** Material for this exercise follows **

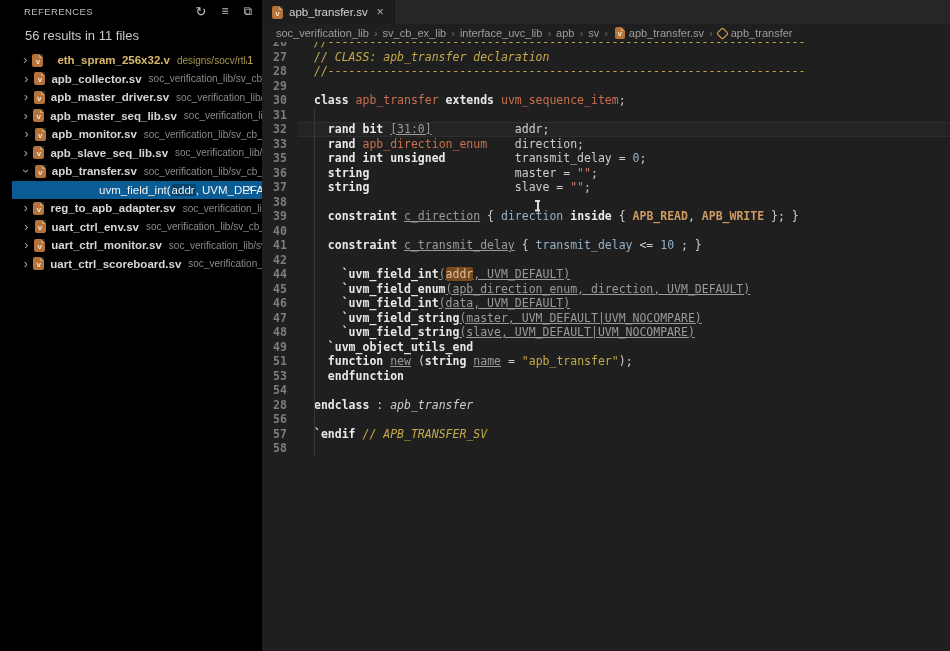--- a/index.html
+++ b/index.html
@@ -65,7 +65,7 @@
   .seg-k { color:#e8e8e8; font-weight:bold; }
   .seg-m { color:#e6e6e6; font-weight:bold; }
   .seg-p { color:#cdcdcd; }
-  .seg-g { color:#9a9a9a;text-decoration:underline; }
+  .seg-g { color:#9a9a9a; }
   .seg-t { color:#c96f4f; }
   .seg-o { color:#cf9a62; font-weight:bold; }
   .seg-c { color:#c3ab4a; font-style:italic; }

** End of Material for this exercise **
** Material for this exercise follows **

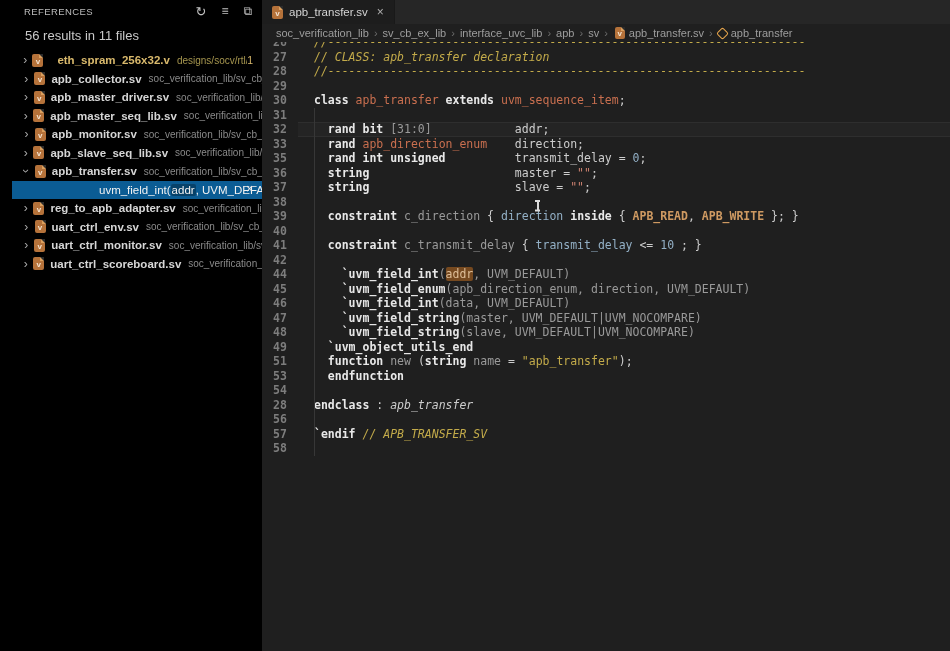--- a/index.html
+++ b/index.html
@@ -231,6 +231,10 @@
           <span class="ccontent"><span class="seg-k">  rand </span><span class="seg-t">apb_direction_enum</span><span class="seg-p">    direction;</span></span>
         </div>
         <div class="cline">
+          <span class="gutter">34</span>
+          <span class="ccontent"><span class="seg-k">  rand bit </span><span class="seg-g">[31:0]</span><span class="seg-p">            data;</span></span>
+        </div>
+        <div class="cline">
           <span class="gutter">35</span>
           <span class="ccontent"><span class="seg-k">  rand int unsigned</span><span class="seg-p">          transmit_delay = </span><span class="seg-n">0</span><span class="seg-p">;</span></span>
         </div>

** End of Material for this exercise **

» Exercise directions: Copy out each line of the entries where the word "color" is found.

» Exercise output:
   .seg-k { color:#e8e8e8; font-weight:bold; }
   .seg-m { color:#e6e6e6; font-weight:bold; }
   .seg-p { color:#cdcdcd; }
-  .seg-g { color:#9a9a9a;text-decoration:underline; }
+  .seg-g { color:#9a9a9a; }
   .seg-t { color:#c96f4f; }
   .seg-o { color:#cf9a62; font-weight:bold; }
   .seg-c { color:#c3ab4a; font-style:italic; }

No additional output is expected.